Tout commence par un coup de foudre entre deux hommes de statuts sociaux différents et se termine par un amour à résonnance universelle, prématurément interrompu...
Film touchant dans sa 2nde partie qui montre toute la subtilité de la culture japonaise. Une mention spéciale pour la mère qui affronte les accidents de la vie avec une dignité sans nom
Les acteurs sont exceptionnels comme les attentes des spectateurs, à la fin personne n’est content’ mais personne n’est déçu non plus qu’un film triste ne soit pas très joyeux
J'ai vu ce film lors d'une avant première à Lille. En voyant ce film de Daishi Matsunaga que je ne connaissais pas, j'ai pensé immédiatement au cinéma de Hirokazu Kore-Eda. Ce film plaira donc aux amateurs de ce cinéma japonais sensible, très doux traitant au scalpel des chroniques amoureuses ou familiales où le sens des responsabilités, l'attitude face à la mort, et où le sentiment de culpabilité est toujours présent. Ici, presque sous forme de documentaire avec une image très léchée, on fait connaissance de Kosuke, jeune homme très beau qui travaille dans la mode et qui va faire la connaissance de Ryuta, en cherchant un coach sportif. Celui-ci a du travailler très jeune pour aider sa mère malade qui vivait seule avec lui. Malgré ce fossé social, une histoire de sexe d'une nuit va se transformer en une très sincère histoire d'amour entre les deux jeunes hommes.

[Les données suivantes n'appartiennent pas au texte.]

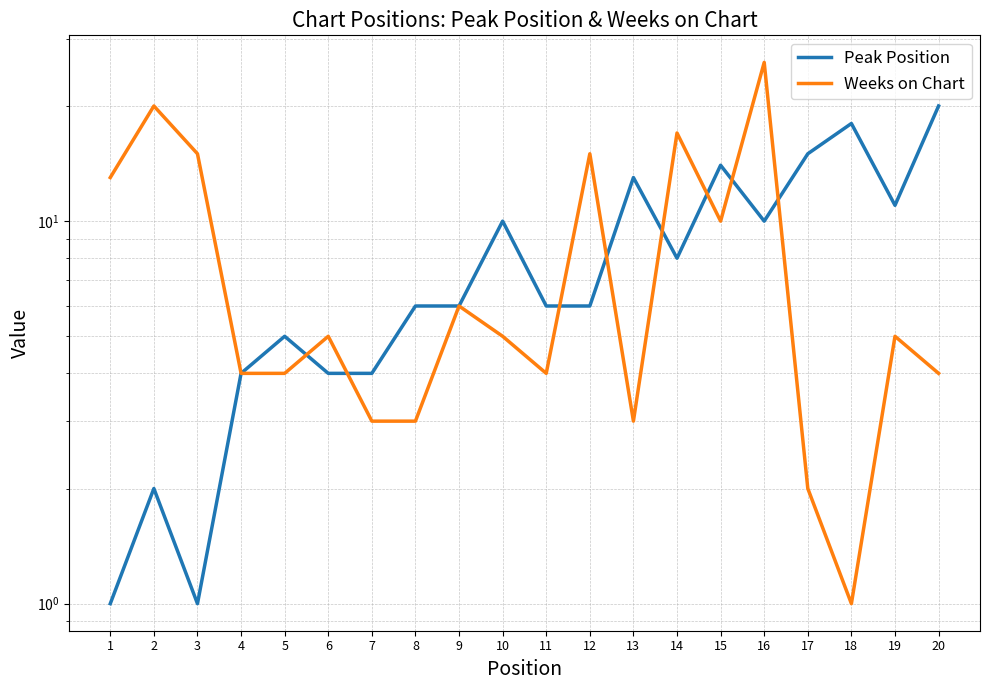

List the series in order of their peak value, lowest first.

Peak Position, Weeks on Chart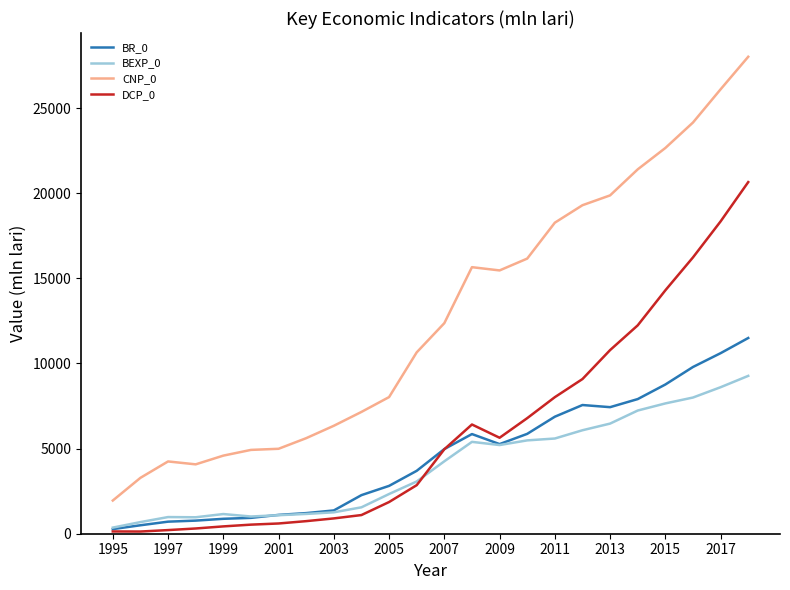

What is the minimum value for CNP_0?

1949.8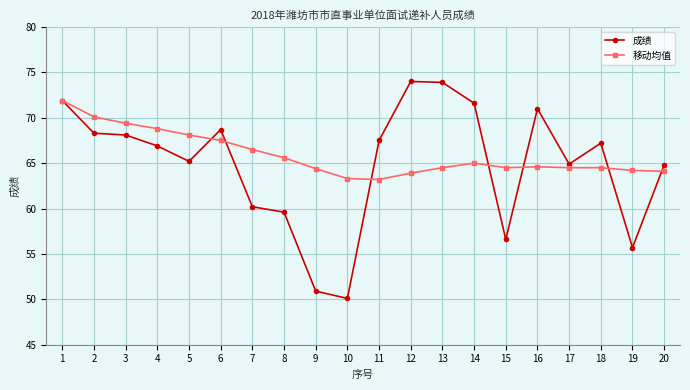

What is the average value of the 成绩 series?

64.9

En avant première avec les Saisons Hanabi 2024: le festival de films japonais exclusifs en France. Le film Égoïste. Une histoire de rencontre homosexuelle avec quelques scènes explicites mais filmer en douceur comme tout le film. Le manque d’affection de chacun et la naissance d’un amour simple et passionné, et l’amour filial sincère en parallèles. Une histoire de vie, d’amour et de deuil émouvante. Les acteurs sont touchants. Un film merveilleux.
Surprenante histoire de passion entre 2 hommes et leurs "constellations familiale", dans la subtilité, et avec une réflexion toute paradoxale sur ce que veut dire "égoïste".
L'amour est au cœur de Egoist, pas celui pour soi, contrairement à ce que le titre du film semble indiquer, mais pour les autres, pas n'importe lesquels, évidemment, ceux qui appartiennent à sa famille ou y entrent, de par les hasards de la vie. Le personnage principal du long métrage de Daishi Matsunaga n'est pas le plus défini, si ce n'est par son train de vie confortable, qui lui permet d'être généreux. Il est en tous cas d'une autre classe sociale que le garçon qu'il aime puisque oui, il est bien question de relation homosexuelle, dans un pays où elles ne sont pas illégales mais le Japon reste cependant le seul pays du G7 à ne pas reconnaître les unions entre personnes du même sexe. Quoi qu'il en soit, ce n'est pas le seul sujet de Egoist qui emprunte une voie narrative inattendue, en sa dernière partie, laquelle se révèle un tantinet trop mélodramatique. D'où un sentiment contrasté pour un film assez cru parfois mais qui laisse dans l'ombre certaines caractéristiques de son protagoniste central, que l'on a du mal à bien connaître, ce qui, d'une certaine façon, correspond aussi au mystère qu'il est pour lui-même. L'interprétation est irréprochable mais la mise en scène, qui multiplie les gros plans ou les passages tournés avec une caméra portée, contribue à rendre le film moins limpide que ce qu'il aurait pu être, ce qui était sans doute le but du réalisateur.